● Activity:
Copy the lines from the one containing "formación como cirujano" up to and including the one containing "iz Edese u Carigrad;", swapping every "Jenner" for "Edward Jenner" and leaving everything else unchanged. Omit the pictures from your answer.

● Source records:

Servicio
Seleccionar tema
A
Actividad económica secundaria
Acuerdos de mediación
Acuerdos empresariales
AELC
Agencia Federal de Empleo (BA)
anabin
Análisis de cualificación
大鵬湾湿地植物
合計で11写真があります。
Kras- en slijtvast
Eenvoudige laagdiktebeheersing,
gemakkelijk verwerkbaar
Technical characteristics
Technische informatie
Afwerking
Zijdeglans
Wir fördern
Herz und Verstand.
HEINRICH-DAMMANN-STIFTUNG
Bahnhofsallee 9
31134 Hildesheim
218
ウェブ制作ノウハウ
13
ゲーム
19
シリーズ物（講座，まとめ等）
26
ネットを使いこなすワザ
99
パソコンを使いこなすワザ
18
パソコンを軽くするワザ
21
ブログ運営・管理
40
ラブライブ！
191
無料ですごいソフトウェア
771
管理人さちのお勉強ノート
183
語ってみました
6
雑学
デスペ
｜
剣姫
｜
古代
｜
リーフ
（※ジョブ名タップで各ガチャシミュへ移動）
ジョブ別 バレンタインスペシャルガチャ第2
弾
* * *
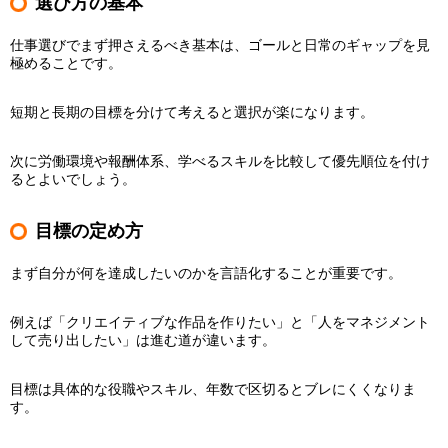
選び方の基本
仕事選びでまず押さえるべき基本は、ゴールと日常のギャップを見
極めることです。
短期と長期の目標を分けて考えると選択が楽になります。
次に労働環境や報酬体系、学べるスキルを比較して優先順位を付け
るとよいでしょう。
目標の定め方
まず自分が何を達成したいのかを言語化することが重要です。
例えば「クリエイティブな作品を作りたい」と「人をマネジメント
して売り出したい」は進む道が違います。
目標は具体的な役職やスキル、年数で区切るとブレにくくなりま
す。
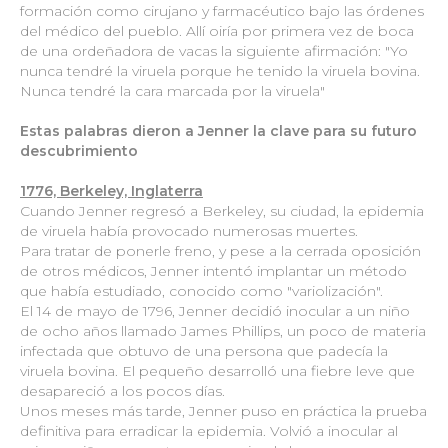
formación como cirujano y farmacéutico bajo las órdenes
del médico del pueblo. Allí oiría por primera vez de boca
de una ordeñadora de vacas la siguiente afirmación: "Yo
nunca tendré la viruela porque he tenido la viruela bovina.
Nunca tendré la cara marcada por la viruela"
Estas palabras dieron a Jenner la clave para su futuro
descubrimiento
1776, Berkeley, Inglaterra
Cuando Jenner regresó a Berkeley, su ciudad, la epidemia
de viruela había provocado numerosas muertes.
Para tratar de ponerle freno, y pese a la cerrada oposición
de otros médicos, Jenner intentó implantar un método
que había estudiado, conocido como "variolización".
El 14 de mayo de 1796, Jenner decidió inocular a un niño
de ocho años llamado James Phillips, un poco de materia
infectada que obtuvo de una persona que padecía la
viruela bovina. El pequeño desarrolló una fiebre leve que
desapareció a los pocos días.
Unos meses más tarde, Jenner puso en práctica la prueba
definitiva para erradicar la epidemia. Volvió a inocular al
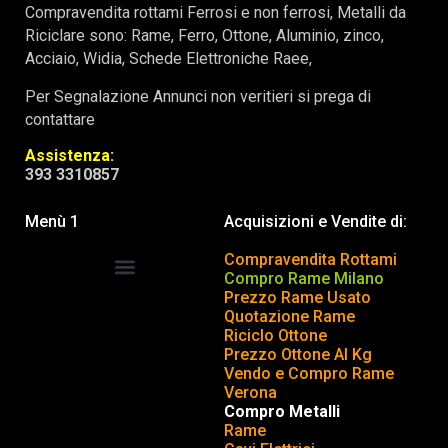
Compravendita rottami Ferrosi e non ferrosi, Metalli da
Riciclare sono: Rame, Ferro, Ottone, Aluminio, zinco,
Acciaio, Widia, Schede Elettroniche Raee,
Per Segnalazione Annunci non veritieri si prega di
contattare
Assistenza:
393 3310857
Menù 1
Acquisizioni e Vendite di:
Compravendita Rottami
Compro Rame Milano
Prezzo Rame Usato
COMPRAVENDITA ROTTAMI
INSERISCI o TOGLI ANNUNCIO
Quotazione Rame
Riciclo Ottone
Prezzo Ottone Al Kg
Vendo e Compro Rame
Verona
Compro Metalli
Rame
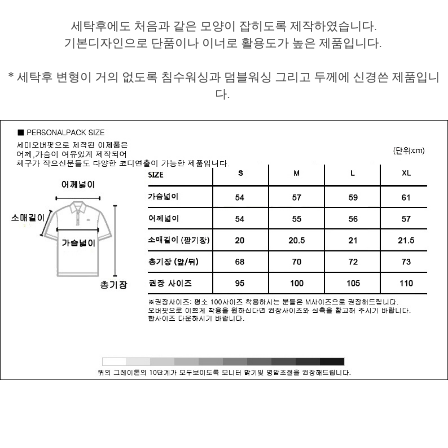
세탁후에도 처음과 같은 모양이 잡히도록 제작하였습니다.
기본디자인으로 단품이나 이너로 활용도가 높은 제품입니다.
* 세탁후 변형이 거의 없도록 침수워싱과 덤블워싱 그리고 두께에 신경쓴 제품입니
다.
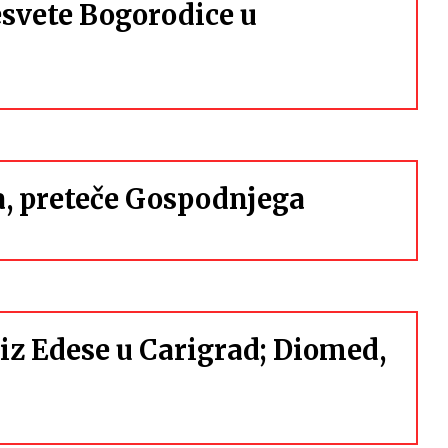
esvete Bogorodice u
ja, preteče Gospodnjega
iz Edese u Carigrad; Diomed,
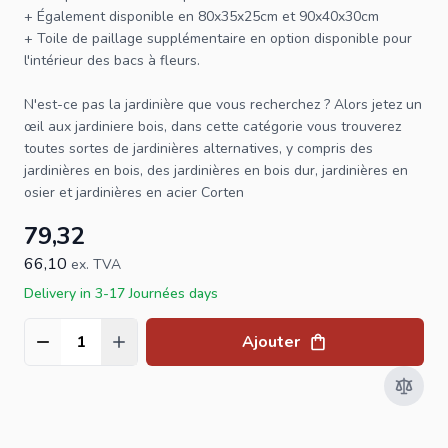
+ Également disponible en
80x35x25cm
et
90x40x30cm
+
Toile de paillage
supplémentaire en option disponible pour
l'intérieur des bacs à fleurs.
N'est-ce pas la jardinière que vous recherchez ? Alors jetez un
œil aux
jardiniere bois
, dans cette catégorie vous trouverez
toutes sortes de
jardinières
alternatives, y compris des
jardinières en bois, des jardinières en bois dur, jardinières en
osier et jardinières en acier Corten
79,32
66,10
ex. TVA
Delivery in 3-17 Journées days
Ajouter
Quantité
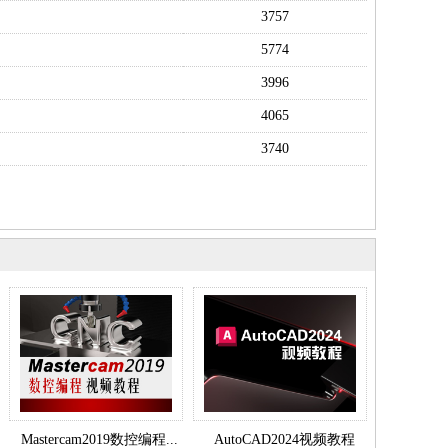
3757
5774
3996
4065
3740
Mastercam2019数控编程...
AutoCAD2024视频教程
==
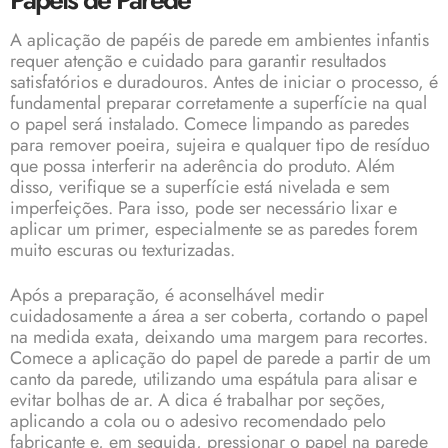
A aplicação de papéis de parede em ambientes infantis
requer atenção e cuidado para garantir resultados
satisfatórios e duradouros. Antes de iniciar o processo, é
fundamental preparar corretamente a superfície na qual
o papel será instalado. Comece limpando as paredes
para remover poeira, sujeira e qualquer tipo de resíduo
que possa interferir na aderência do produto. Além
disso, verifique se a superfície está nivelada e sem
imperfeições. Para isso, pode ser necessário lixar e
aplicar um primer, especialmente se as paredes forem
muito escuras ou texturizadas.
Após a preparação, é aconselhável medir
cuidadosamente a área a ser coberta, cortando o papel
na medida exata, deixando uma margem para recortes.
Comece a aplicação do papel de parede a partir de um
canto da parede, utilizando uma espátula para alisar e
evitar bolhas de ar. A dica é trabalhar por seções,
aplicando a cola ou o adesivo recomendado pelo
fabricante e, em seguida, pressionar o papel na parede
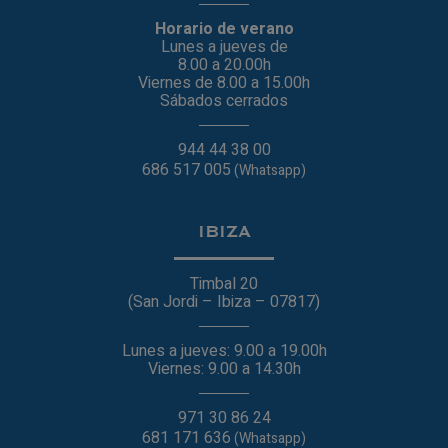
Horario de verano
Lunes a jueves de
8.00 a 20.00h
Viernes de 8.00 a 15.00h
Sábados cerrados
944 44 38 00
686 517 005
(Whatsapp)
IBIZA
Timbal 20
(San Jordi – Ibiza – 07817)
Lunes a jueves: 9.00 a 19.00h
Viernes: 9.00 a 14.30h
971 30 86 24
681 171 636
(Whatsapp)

● Solution below:
formación como cirujano y farmacéutico bajo las órdenes
del médico del pueblo. Allí oiría por primera vez de boca
de una ordeñadora de vacas la siguiente afirmación: "Yo
nunca tendré la viruela porque he tenido la viruela bovina.
Nunca tendré la cara marcada por la viruela"
Estas palabras dieron a Edward Jenner la clave para su futuro
descubrimiento
1776, Berkeley, Inglaterra
Cuando Edward Jenner regresó a Berkeley, su ciudad, la epidemia
de viruela había provocado numerosas muertes.
Para tratar de ponerle freno, y pese a la cerrada oposición
de otros médicos, Edward Jenner intentó implantar un método
que había estudiado, conocido como "variolización".
El 14 de mayo de 1796, Edward Jenner decidió inocular a un niño
de ocho años llamado James Phillips, un poco de materia
infectada que obtuvo de una persona que padecía la
viruela bovina. El pequeño desarrolló una fiebre leve que
desapareció a los pocos días.
Unos meses más tarde, Edward Jenner puso en práctica la prueba
definitiva para erradicar la epidemia. Volvió a inocular al
Compravendita rottami Ferrosi e non ferrosi, Metalli da
Riciclare sono: Rame, Ferro, Ottone, Aluminio, zinco,
Acciaio, Widia, Schede Elettroniche Raee,
Per Segnalazione Annunci non veritieri si prega di
contattare
Assistenza:
393 3310857
Menù 1
Acquisizioni e Vendite di:
Compravendita Rottami
Compro Rame Milano
Prezzo Rame Usato
COMPRAVENDITA ROTTAMI
INSERISCI o TOGLI ANNUNCIO
Quotazione Rame
Riciclo Ottone
Prezzo Ottone Al Kg
Vendo e Compro Rame
Verona
Compro Metalli
Rame
세탁후에도 처음과 같은 모양이 잡히도록 제작하였습니다.
기본디자인으로 단품이나 이너로 활용도가 높은 제품입니다.
* 세탁후 변형이 거의 없도록 침수워싱과 덤블워싱 그리고 두께에 신경쓴 제품입니
다.
esvete Bogorodice u
ja, preteče Gospodnjega
iz Edese u Carigrad; Diomed,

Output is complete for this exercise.